Terkait hoaks surat suara tercoblos, Polri telah menetapkan LS dan HY sebagai tersangka penyebar konten berita bohong di media sosial dan grup WhatsApp. Tetapi, Dedi memastikan, kedua tersangka itu tidak memiliki keterkaitan, sebab hoaks yang disebarkan juga diterima dari media sosial tanpa melalui proses verifikasi. Selanjutnya, pada pekan ini, tim penyidik akan menentukan keterlibatan pihak-pihak lain dalam penyebaran hoaks itu.
Literasi digital
Terkait rendahnya keinginan publik melakukan verifikasi terhadap informasi di media sosial, Dedi menyatakan, pihaknya telah berkerja sama dengan kementerian/lembaga dan masyarakat sipil jntuk melakukan program literasi digital dan edukasi agar masyarakat cerdas memanfaatkan media sosial.
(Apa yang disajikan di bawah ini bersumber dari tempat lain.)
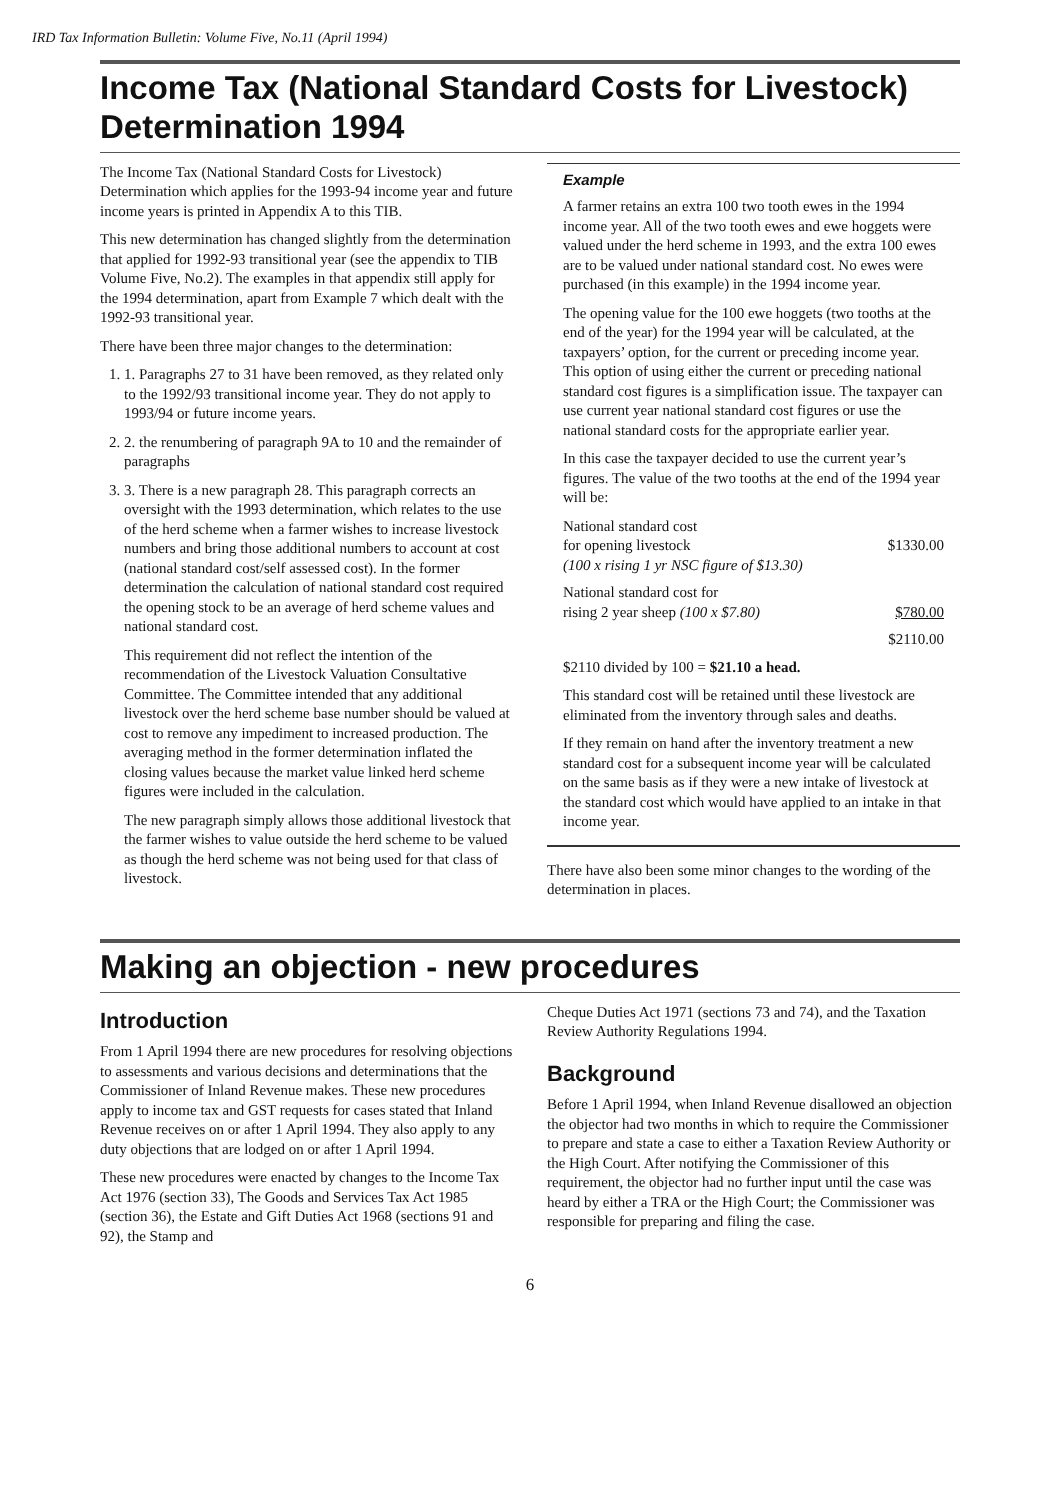IRD Tax Information Bulletin: Volume Five, No.11 (April 1994)
Income Tax (National Standard Costs for Livestock) Determination 1994
The Income Tax (National Standard Costs for Livestock) Determination which applies for the 1993-94 income year and future income years is printed in Appendix A to this TIB.
This new determination has changed slightly from the determination that applied for 1992-93 transitional year (see the appendix to TIB Volume Five, No.2). The examples in that appendix still apply for the 1994 determination, apart from Example 7 which dealt with the 1992-93 transitional year.
There have been three major changes to the determination:
1. 1. Paragraphs 27 to 31 have been removed, as they related only to the 1992/93 transitional income year. They do not apply to 1993/94 or future income years.
2. 2. the renumbering of paragraph 9A to 10 and the remainder of paragraphs
3. 3. There is a new paragraph 28. This paragraph corrects an oversight with the 1993 determination, which relates to the use of the herd scheme when a farmer wishes to increase livestock numbers and bring those additional numbers to account at cost (national standard cost/self assessed cost). In the former determination the calculation of national standard cost required the opening stock to be an average of herd scheme values and national standard cost.
This requirement did not reflect the intention of the recommendation of the Livestock Valuation Consultative Committee. The Committee intended that any additional livestock over the herd scheme base number should be valued at cost to remove any impediment to increased production. The averaging method in the former determination inflated the closing values because the market value linked herd scheme figures were included in the calculation.
The new paragraph simply allows those additional livestock that the farmer wishes to value outside the herd scheme to be valued as though the herd scheme was not being used for that class of livestock.
Example
A farmer retains an extra 100 two tooth ewes in the 1994 income year. All of the two tooth ewes and ewe hoggets were valued under the herd scheme in 1993, and the extra 100 ewes are to be valued under national standard cost. No ewes were purchased (in this example) in the 1994 income year.
The opening value for the 100 ewe hoggets (two tooths at the end of the year) for the 1994 year will be calculated, at the taxpayers’ option, for the current or preceding income year. This option of using either the current or preceding national standard cost figures is a simplification issue. The taxpayer can use current year national standard cost figures or use the national standard costs for the appropriate earlier year.
In this case the taxpayer decided to use the current year’s figures. The value of the two tooths at the end of the 1994 year will be:
National standard cost
for opening livestock
(100 x rising 1 yr NSC figure of $13.30) $1330.00
National standard cost for
rising 2 year sheep (100 x $7.80) $780.00
$2110.00
$2110 divided by 100 = $21.10 a head.
This standard cost will be retained until these livestock are eliminated from the inventory through sales and deaths.
If they remain on hand after the inventory treatment a new standard cost for a subsequent income year will be calculated on the same basis as if they were a new intake of livestock at the standard cost which would have applied to an intake in that income year.
There have also been some minor changes to the wording of the determination in places.
Making an objection - new procedures
Introduction
From 1 April 1994 there are new procedures for resolving objections to assessments and various decisions and determinations that the Commissioner of Inland Revenue makes. These new procedures apply to income tax and GST requests for cases stated that Inland Revenue receives on or after 1 April 1994. They also apply to any duty objections that are lodged on or after 1 April 1994.
These new procedures were enacted by changes to the Income Tax Act 1976 (section 33), The Goods and Services Tax Act 1985 (section 36), the Estate and Gift Duties Act 1968 (sections 91 and 92), the Stamp and
Cheque Duties Act 1971 (sections 73 and 74), and the Taxation Review Authority Regulations 1994.
Background
Before 1 April 1994, when Inland Revenue disallowed an objection the objector had two months in which to require the Commissioner to prepare and state a case to either a Taxation Review Authority or the High Court. After notifying the Commissioner of this requirement, the objector had no further input until the case was heard by either a TRA or the High Court; the Commissioner was responsible for preparing and filing the case.
6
Selain penegakan hukum, Polri berupaya untuk mengedukasi masyarakat soal hoaks. Polri pun berkoordinasi dengan Kementerian Komunikasi dan Informatika serta Badan Siber dan Sandi Negara (BSSN) untuk memberantas akun-akun media sosial penyebar hoaks melalui kebijakan pemblokiran.
Juru bicara BSSN Anton Setiawan menjelaskan, literasi digital telah dilalukan oleh BSSN, termasuk dengan menggandeng media untuk menyebarkan pemahaman masyarakat terhadap bahaya hoaks. Terdapat empat langkah yang telah disusun BSSN untuk menyadarkan masyarakat agar terhindar dari hoaks.
Pertama, mengecek kembali ketika menerima berbagai informasi yang diterima di dunia maya. Kedua, jangan mudah curiga kepada pihak yang disukai atau tidak disukai ketika mendapatkan informasi. Ketiga, menyampaikan gagasan secara bijak. Terakhir, sabar dan hawa nafsu untuk menyebarkan konten pemecah belah bersifat ujaran kebencian atau SARA (suku, agama, ras, dan antar golongan).
Penyebaran hoaks tak akan mudah diantisipasi hanya melakukan langkah jangka pendek, seperti pemblokiran dan penegakan hukum. Diperlukan program literasi digital yang terus-menerus untuk memerangi hoaks.
Namun, Ketua Komite Pengecekan Fakta Masyarakat Anti Fitnah Indonesia (Mafindo) Aribowo Sasmito menuturkan, penyebaran hoaks tak akan mudah diantisipasi hanya melakukan langkah jangka pendek, seperti pemblokiran dan penegakan hukum. Diperlukan program literasi digital yang terus-menerus untuk memerangi hoaks.
Selain 12 informasi palsu yang telah diverifikasi, Aribowo mengungkapkan, pihaknya mengecek 6 informasi yang viral di media sosial. Peningkatan pemahaman dan edukasi publik adalah satu-satunya langkah efektif untuk mengurangi kebutuhan terhadap produksi hoaks.